The order calls on the Department of Health and Human Services to draft new disclosure rules as a way to help patients better understand their health-care costs and — hopefully — save money. Patients would also need to be told in advance of a procedure what their out-of-pocket cost would be, according to the Associated Press.

Prices for even common services vary significantly depending on the provider, the insurer, and a patient’s specific health plan. Negotiated rates are considered proprietary and are often difficult to obtain in advance. As a result, patients often find out how much they owe only after they get a bill.

The order is intended to “put patients in charge and address the drivers of high health-care costs … increasing choice and competition," Health and Human Services Secretary Alex Azar said in a call with reporters, according to the AP.

The insurance industry’s largest trade association, America’s Health Insurance Plans (AHIP), pushed back. AHIP CEO Matt Eyles said in a statement that the association supports the goal of transparency, but that releasing privately negotiated rates could lead hospitals that have agreed to steep discounts to charge more once they see their competitors’ rates.

Disclosing rates will “reduce incentives to offer lower rates, creating a floor — not a ceiling — for the prices that hospitals would be willing to accept,” Eyles said.

Some health economists agree that the move could make it easier for hospitals to collectively raise prices, according to the New York Times.

The order is the most recent effort by the Trump administration to improve price transparency at a time when rising health-care costs are a top financial concern for voters.

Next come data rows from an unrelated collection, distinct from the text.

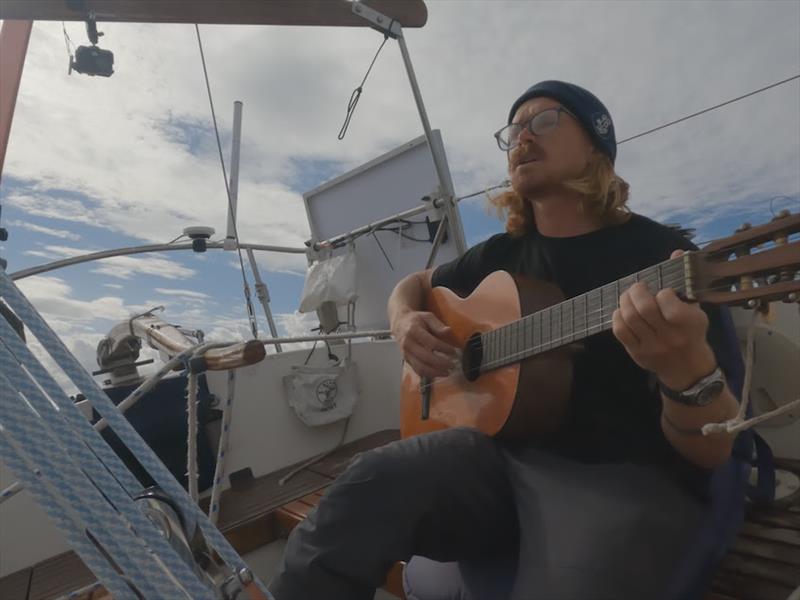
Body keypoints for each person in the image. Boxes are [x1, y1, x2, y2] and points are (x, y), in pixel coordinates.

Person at [268, 81, 743, 600]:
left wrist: (685, 370)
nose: (522, 138)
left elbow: (713, 450)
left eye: (545, 121)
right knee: (369, 481)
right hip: (497, 461)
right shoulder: (499, 254)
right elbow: (416, 286)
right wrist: (404, 319)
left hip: (621, 476)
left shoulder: (665, 258)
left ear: (597, 146)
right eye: (514, 130)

Millions of families with employer-sponsored health plans, the most common type of private health insurance, are spending more than 10 percent of their income on health care, as wages remain stagnant.

Rapidly rising drug prices, surprise hospital bills, and significant out-of-pocket costs for even routine care are straining family budgets and often lead to bills being sent to debt collectors when patients can’t pay.

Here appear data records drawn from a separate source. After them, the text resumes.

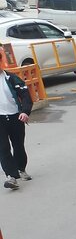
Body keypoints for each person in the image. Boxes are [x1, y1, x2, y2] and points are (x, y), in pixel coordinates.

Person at [0, 62, 32, 191]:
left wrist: (25, 111)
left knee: (18, 145)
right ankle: (11, 177)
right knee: (3, 148)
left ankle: (21, 169)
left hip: (15, 116)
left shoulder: (12, 78)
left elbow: (25, 95)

The price families pay is increasingly important, yet it’s often difficult to find out how much services will cost.

One Inquirer reader was puzzled to be billed $339 and $3,484 for two identical echocardiograms performed at the same hospital a month apart. The first had been done by an independent provider based at the hospital, while the second, more expensive, test was done by the hospital.

Another reader, who painstakingly researched the price of a breast MRI and the lowest-price provider in her insurance network, was shocked by a $3,200 bill for a scan her insurer’s price tool had estimated would cost no more than $1,375.

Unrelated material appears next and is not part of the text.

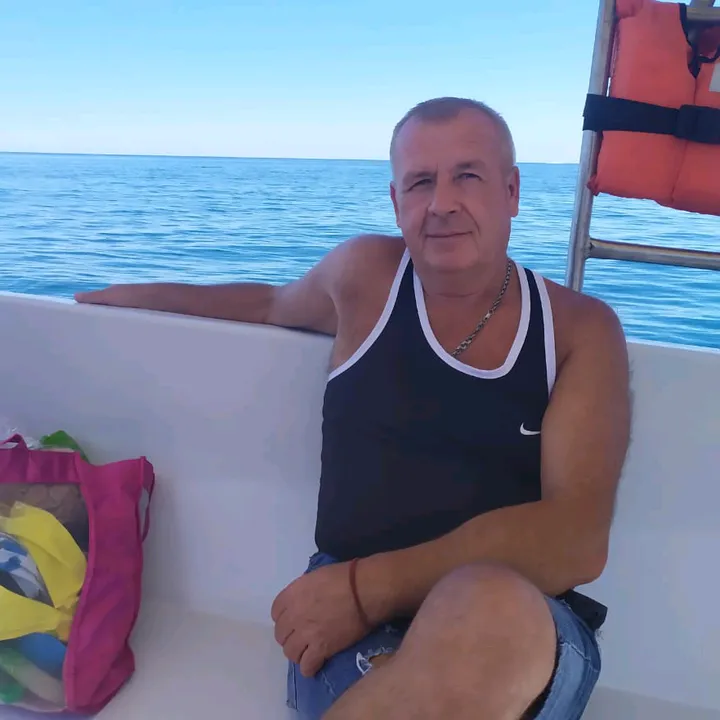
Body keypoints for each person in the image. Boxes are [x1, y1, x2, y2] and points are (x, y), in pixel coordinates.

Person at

Trump previously ordered pharmaceutical companies to list drug prices in their television commercials. And as of January, hospitals must post online list prices for every service they provide, though few people pay list prices and the data is too dense to be useful for most consumers.

Exactly what hospitals are required to disclose about their private insurer rates or how is still to be determined. The order directs federal agencies to hammer out the details, a process that can take months or years, the AP reported.